Le transfert des entreprises agricoles est un enjeu crucial au Québec. Alors que des milliers d’agriculteurs prendront leur retraite dans la prochaine décennie, moins du quart des entreprises agricoles ont défini une relève familiale. Étudiante en développement régional, Sabrina Longchamps s’intéresse à ces producteurs cédants, qui devront donc se tourner vers une relève qui n’est pas issue de leur famille s’ils souhaitent transférer leur entreprise agricole.

Selon le ministère de l’Agriculture, des Pêcheries et de l’Alimentation (MAPAQ), 40 % des agriculteurs québécois ont 55 ans et plus, de sorte qu’ils seront tôt ou tard confrontés au défi de la relève. « Ma recherche vise à identifier, pour le territoire du Bas-Saint-Laurent, les facteurs qui favorisent le transfert de fermes laitières à une relève non familiale, de façon à répondre aux besoins des agriculteurs qui souhaitent céder leur ferme tout en facilitant l’établissement de la relève », explique Mme Longchamps.

 « Quand on parle d'une relève non apparentée, on ne parle pas nécessairement d'un citadin qui n'a jamais vu la campagne ! Dans bien des cas, cette relève est issue d’un milieu agricole, mais se trouve dans l'incapacité de reprendre l’entreprise familiale.

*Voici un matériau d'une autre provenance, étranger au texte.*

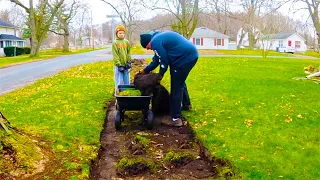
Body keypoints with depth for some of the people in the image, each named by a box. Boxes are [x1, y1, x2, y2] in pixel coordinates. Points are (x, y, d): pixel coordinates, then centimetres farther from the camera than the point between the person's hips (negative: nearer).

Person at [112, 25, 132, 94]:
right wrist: (119, 65, -14)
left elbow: (129, 52, 8)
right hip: (118, 66, -3)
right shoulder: (115, 43, -3)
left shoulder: (127, 42, 8)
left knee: (127, 83, 10)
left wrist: (128, 62, -6)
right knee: (119, 83, -3)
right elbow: (115, 55, -8)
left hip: (126, 65, 4)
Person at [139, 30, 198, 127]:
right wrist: (145, 70, 26)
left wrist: (160, 75, 4)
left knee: (176, 87, -4)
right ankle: (186, 104, 48)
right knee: (180, 82, 28)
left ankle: (176, 119, 0)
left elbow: (164, 61, -11)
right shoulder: (159, 36, 18)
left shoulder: (155, 42, -14)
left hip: (185, 58, -10)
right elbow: (156, 60, 23)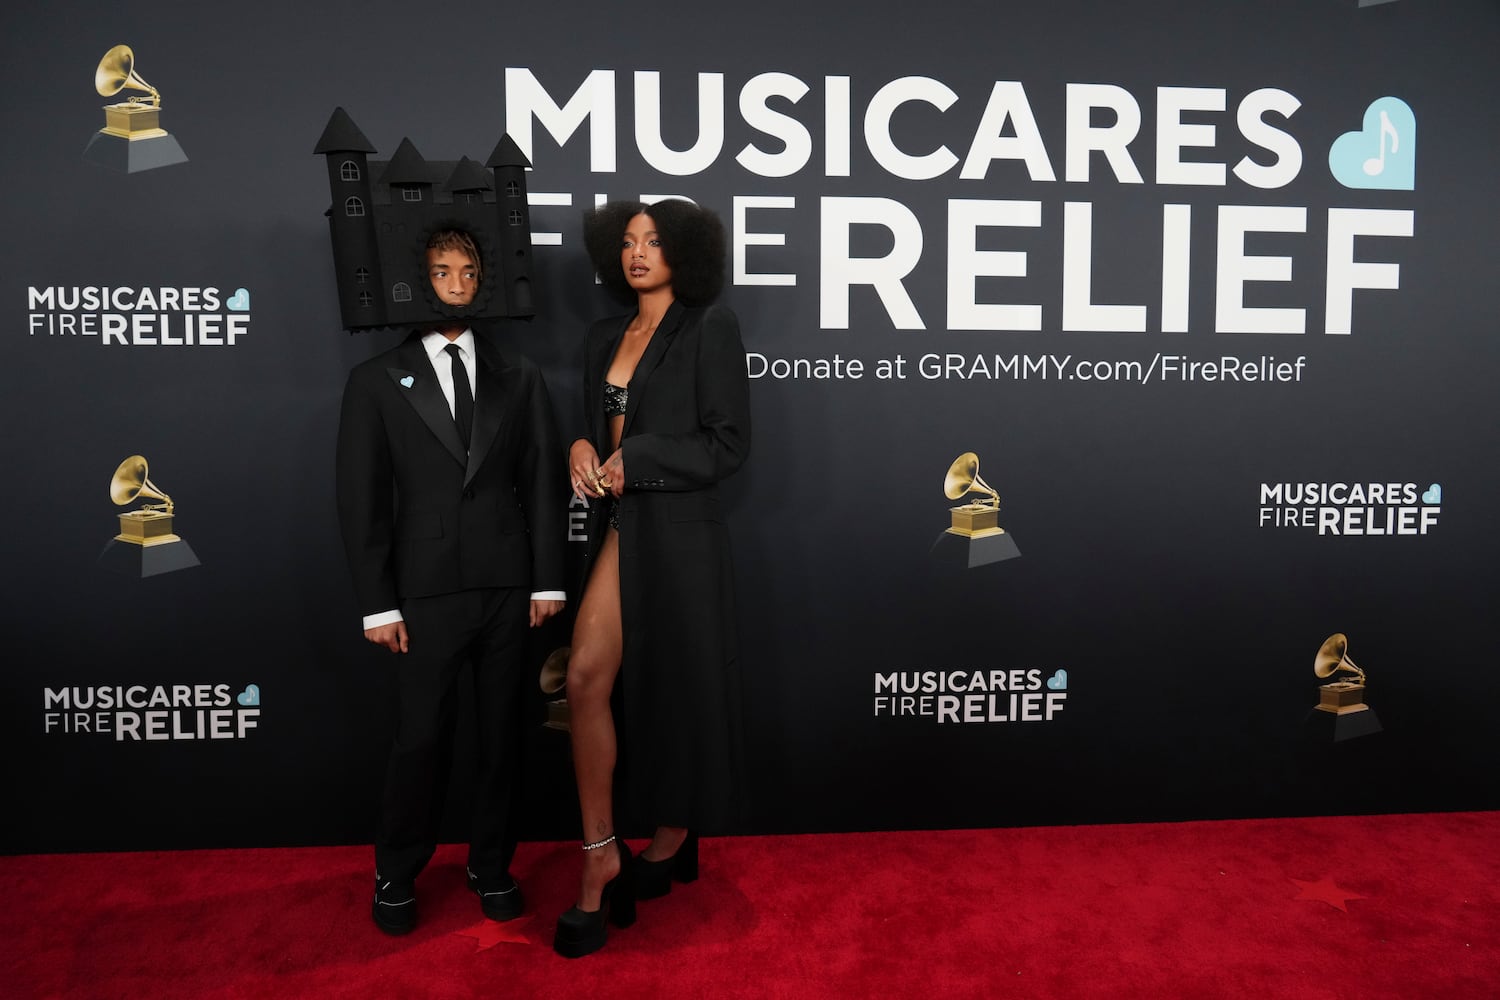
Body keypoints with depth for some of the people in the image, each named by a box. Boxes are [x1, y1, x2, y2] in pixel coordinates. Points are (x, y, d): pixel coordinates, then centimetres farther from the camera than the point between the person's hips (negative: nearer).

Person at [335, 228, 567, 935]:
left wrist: (547, 579, 1)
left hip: (508, 587, 2)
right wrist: (377, 603, -5)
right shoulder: (377, 381, 4)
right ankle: (396, 877, 27)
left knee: (501, 732, 11)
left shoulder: (518, 378, 11)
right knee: (420, 738, 5)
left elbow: (542, 482, 7)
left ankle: (491, 866, 29)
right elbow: (361, 500, 0)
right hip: (427, 592, -2)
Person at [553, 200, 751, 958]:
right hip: (619, 527, 5)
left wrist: (632, 461, -11)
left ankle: (674, 839, 29)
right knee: (587, 677, -7)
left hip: (679, 530, -5)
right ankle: (601, 856, 6)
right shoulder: (604, 339, 14)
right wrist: (582, 449, -1)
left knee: (678, 685, 7)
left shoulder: (710, 328, -4)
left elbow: (727, 444, -9)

Par exemple, plusieurs enfants d’agriculteurs cherchent à faire carrière dans le milieu, mais ne peuvent succéder à leurs parents, car d’autres enfants de leur famille ont repris l’entreprise familiale avant eux et il n’y a pas assez de place pour tout le monde. Inversement, certains agriculteurs sont prêts à transmettre leur ferme à quelqu'un hors de leur famille, pourvu que cette relève soit motivée et qu’elle maintienne l’entreprise en fonction », souligne-t-elle.

La relève agricole doit affronter des défis économiques d'envergure comme l’accès au financement, l’accès aux terres agricoles et la prise en charge d'une dette substantielle. Toutefois, peu d’études se sont intéressées aux facteurs sociaux et culturels dans le transfert des fermes familiales. Mme Longchamps a ainsi rencontré une demi-douzaine de producteurs laitiers bas-laurentiens de la relève agricole (âgés entre 18 et 39 ans et possédant au moins 50 % des parts d’une entreprise agricole) pour les interroger sur les facteurs qui ont favorisé leur établissement et les stratégies déployées pour surmonter les freins et contraintes.

L’étude révèle que les facteurs se rapportent à trois dimensions : personnelle (origine familiale et territoriale, formation, etc.), relationnelle ( soutien de la famille, présence d’un réseau d’aide, etc.) et entrepreneuriale (implication du cédant dans le financement, transfert de savoirs du cédant à la relève, désir des deux parties de concrétiser le transfert, etc.). « Les résultats démontrent que les relations développées par la relève et le cédant durant la période de transfert, même si elles occasionnent parfois des contraintes comme des conflits de générations ou de visions gestionnaires distinctes, semblent expliquer en partie le succès de l’établissement de la relève, notamment en raison des transferts de savoir-faire (savoirs pratiques et techniques liés à l’entreprise transmise), de savoir-être (relations d’affaires, contacts), de l’implication du cédant dans le financement de la relève et du désir marqué des deux parties de réaliser avec succès cette transaction », indique Mme Longchamps.

Les conclusions de cette recherche mettent en lumière des pistes pour favoriser l’établissement de la relève dans le cadre d’un transfert de ferme non apparenté. « Par exemple, conscientiser les cédants sans relève familiale à l’importance de transmettre leur entreprise agricole en fonction, conscientiser la relève aux possibilités d’établissement en agriculture ou encore promouvoir les différents programmes d’aide à l’établissement », conclut la chercheure.

Le projet de Mme Longchamps, réalisé sous la direction du professeur Mario Handfield, spécialiste des aspects culturels, sociaux et territoriaux de l’agriculture, s’insère dans une recherche établissant un portrait de la relève agricole en collaboration avec l’École d’ingénieurs Purpan (France). Il a été effectué dans le cadre du diplôme d'études supérieures spécialisées (DESS) en développement régional et territorial, un programme qui aborde les problématiques du développement en tenant compte des caractéristiques culturelles, historiques, identitaires, économiques, politiques et écologiques et des exigences en termes de durabilité et de respect de l’environnement. Les étudiants peuvent personnaliser leur cheminement en fonction du sujet de leur séminaire interdisciplinaire d’intégration et de synthèse : des cours optionnels abordant les mouvements sociaux, l’économie sociale, la culture, l’entrepreneuriat, le tourisme, l’aménagement, l’histoire et la politique sont notamment offerts.